The story of his romance --- which was utterly fabricated --- worked like a charm. His father, eager to help his son avoid a disastrous marriage, not only bought him a steamship ticket, he gave him a $2,000 line of credit. And Liebling went to Paris and began to eat.
Happily for Liebling, he had "just enough money" --- that is, he had to think hard whether to spend the six francs he had earmarked for dinner on a better wine and a lesser beef or settle for vin ordinaire and a "generous, sanguine contre-filet." This is, as any food-lover knows, not a small question. There are, as Liebling points out, only two opportunities for culinary investigation each day. Only a fool would waste even one. (Rich people, in Liebling's view, tend to be fools because they go to "great" restaurants and order what we now think of as "designer food." They are, as a result, "unlikely to make the acquaintance of meat dishes of robust taste.")

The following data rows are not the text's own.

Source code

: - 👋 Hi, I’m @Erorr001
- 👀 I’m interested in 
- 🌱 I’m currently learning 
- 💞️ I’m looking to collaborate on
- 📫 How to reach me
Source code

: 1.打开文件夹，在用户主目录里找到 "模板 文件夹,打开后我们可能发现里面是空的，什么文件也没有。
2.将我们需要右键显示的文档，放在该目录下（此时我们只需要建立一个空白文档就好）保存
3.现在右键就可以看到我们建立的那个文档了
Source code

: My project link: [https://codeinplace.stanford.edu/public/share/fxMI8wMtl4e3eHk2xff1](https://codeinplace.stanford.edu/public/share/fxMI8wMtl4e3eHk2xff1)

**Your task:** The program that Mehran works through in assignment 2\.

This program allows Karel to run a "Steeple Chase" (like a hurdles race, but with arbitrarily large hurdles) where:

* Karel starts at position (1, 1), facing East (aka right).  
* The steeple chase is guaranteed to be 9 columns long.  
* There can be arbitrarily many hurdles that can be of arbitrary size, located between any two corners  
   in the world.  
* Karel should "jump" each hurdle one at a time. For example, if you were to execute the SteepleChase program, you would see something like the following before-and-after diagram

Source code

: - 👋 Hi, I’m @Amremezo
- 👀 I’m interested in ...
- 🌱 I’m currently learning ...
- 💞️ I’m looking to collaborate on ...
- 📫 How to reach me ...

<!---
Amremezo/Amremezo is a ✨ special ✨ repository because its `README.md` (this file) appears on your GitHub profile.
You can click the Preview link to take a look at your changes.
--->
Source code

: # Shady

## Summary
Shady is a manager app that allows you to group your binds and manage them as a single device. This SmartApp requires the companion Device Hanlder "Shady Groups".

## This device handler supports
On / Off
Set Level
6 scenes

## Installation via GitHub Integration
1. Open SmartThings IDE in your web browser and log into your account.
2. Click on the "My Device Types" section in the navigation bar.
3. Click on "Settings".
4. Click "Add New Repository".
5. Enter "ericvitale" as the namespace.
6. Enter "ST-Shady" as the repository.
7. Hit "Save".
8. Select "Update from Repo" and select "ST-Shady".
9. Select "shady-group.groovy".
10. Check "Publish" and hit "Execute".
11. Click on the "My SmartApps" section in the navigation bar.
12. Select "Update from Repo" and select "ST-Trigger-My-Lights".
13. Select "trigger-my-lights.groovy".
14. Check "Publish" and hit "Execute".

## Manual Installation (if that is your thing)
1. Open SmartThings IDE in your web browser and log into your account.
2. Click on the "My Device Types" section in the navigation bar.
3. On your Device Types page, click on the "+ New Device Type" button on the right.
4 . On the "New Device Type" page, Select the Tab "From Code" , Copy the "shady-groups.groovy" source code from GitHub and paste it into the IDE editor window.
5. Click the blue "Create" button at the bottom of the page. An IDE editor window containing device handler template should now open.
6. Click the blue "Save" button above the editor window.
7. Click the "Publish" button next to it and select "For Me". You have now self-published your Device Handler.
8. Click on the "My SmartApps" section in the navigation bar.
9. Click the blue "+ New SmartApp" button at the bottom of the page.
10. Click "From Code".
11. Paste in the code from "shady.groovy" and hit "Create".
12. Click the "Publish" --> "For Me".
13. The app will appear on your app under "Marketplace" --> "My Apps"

There are some passages about boxing and theater in this slim (182 page) book. Unless those are your obsessions, let your eye pass quickly over them. Food is Liebling’s great topic, and that’s what you’re here for. And on this subject, Liebling delivers one great scene after another. [To buy the paperback from Amazon, click here.]

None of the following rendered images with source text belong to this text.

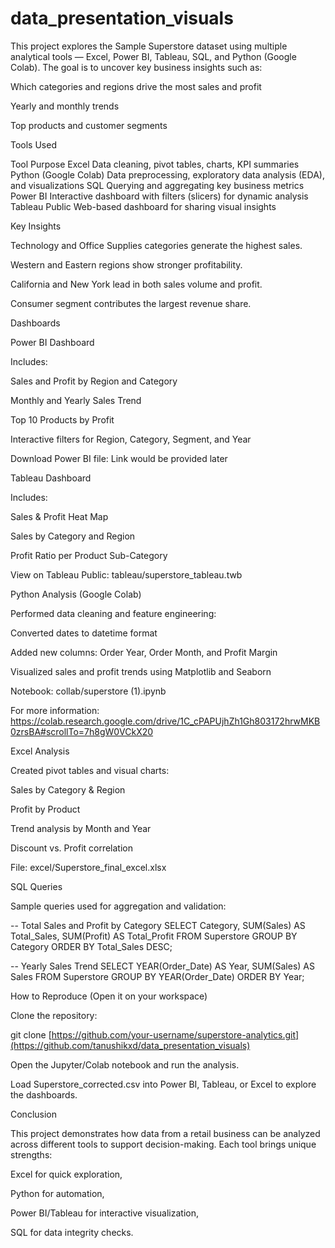 # data_presentation_visuals
This project explores the Sample Superstore dataset using multiple analytical tools — Excel, Power BI, Tableau, SQL, and Python (Google Colab).
The goal is to uncover key business insights such as:

Which categories and regions drive the most sales and profit

Yearly and monthly trends

Top products and customer segments



Tools Used

Tool	Purpose
Excel	Data cleaning, pivot tables, charts, KPI summaries
Python (Google Colab)	Data preprocessing, exploratory data analysis (EDA), and visualizations
SQL	Querying and aggregating key business metrics
Power BI	Interactive dashboard with filters (slicers) for dynamic analysis
Tableau Public	Web-based dashboard for sharing visual insights


Key Insights

Technology and Office Supplies categories generate the highest sales.

Western and Eastern regions show stronger profitability.

California and New York lead in both sales volume and profit.

Consumer segment contributes the largest revenue share.



Dashboards


Power BI Dashboard

Includes:

Sales and Profit by Region and Category

Monthly and Yearly Sales Trend

Top 10 Products by Profit

Interactive filters for Region, Category, Segment, and Year

Download Power BI file:
Link would be provided later



Tableau Dashboard

Includes:

Sales & Profit Heat Map

Sales by Category and Region

Profit Ratio per Product Sub-Category

View on Tableau Public: tableau/superstore_tableau.twb




Python Analysis (Google Colab)

Performed data cleaning and feature engineering:

Converted dates to datetime format

Added new columns: Order Year, Order Month, and Profit Margin

Visualized sales and profit trends using Matplotlib and Seaborn

Notebook: collab/superstore (1).ipynb

For more information: 
https://colab.research.google.com/drive/1C_cPAPUjhZh1Gh803172hrwMKB0zrsBA#scrollTo=7h8gW0VCkX20




Excel Analysis

Created pivot tables and visual charts:

Sales by Category & Region

Profit by Product

Trend analysis by Month and Year

Discount vs. Profit correlation

File: excel/Superstore_final_excel.xlsx




SQL Queries

Sample queries used for aggregation and validation:

-- Total Sales and Profit by Category
SELECT Category, SUM(Sales) AS Total_Sales, SUM(Profit) AS Total_Profit
FROM Superstore
GROUP BY Category
ORDER BY Total_Sales DESC;

-- Yearly Sales Trend
SELECT YEAR(Order_Date) AS Year, SUM(Sales) AS Sales
FROM Superstore
GROUP BY YEAR(Order_Date)
ORDER BY Year;




How to Reproduce (Open it on your workspace)

Clone the repository:

git clone [https://github.com/your-username/superstore-analytics.git](https://github.com/tanushikxd/data_presentation_visuals)


Open the Jupyter/Colab notebook and run the analysis.

Load Superstore_corrected.csv into Power BI, Tableau, or Excel to explore the dashboards.





Conclusion

This project demonstrates how data from a retail business can be analyzed across different tools to support decision-making.
Each tool brings unique strengths:

Excel for quick exploration,

Python for automation,

Power BI/Tableau for interactive visualization,

SQL for data integrity checks.
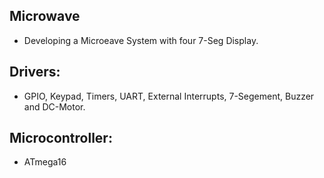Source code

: ## Microwave
* Developing a Microeave System with four 7-Seg Display.

## Drivers:
* GPIO, Keypad, Timers, UART, External Interrupts, 7-Segement, Buzzer and DC-Motor.

## Microcontroller:
* ATmega16
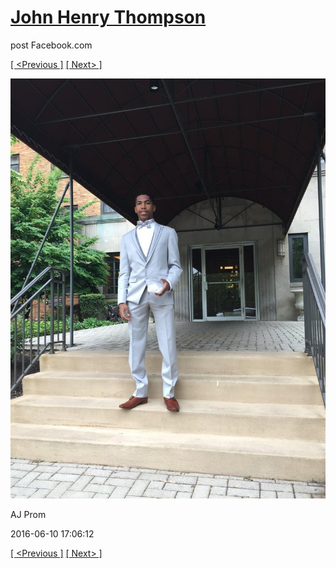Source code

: # [John Henry Thompson](../README.md)
post Facebook.com

[[ <Previous ]](2016-06-10-8.md) [[ Next> ]](2016-06-10-10.md)

[![](../media/2016-06-10/AJ-Prom-7.jpg)](../README.md)

AJ Prom

2016-06-10 17:06:12

[[ <Previous ]](2016-06-10-8.md) [[ Next> ]](2016-06-10-10.md)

My favorite is the visit of Liebling's parents to Paris. Liebling takes them to a restaurant he has never been to --- the place is famed for modest decor, worn tablecloths, great cooking and "staggering" bills. Liebling tells the owner that his father, a New York furrier, is "the richest man in Baltimore." The owner, beaming, says he will choose the menu himself. And, along with an array of dazzling wines, he presents the Lieblings with this dinner: vegetable soup, trout, boiled chicken, an omelette au kirsch for dessert. "The simple line of the meal brought out the glories of the wine, and the glories of the wine brought out the grandeur in my father's soul," Liebling writes. The Lieblings returned for three more nights.
And there are the legendary eaters, a breed we no longer see. Here's Liebling on a friend who goes to a favorite restaurant intending to order a "light" meal: "a dozen, or possibly eighteen oysters, and a thick chunk of steak topped with beef marrow." But when he arrives, the owner announces that he has saved two portions of cassoulet for him. What to do: skip the steak or hurt the owner's feelings? This was no crisis. Liebling's pal "ate the cassoulet, then enjoyed the steak. The oysters offered no problem, since they present no bulk."
Liebling would become fat and unhealthy. Talented, self-destructive --- the word "complicated" was invented for Liebling. It is, however, a joy pure as Montrachet to revisit his youth, when he ate with gusto and the future was an unbroken vista of remarkable meals. Reading this book, you will feel both sated and anticipatory. Just like Liebling after a two-hour lunch. Bon appetit!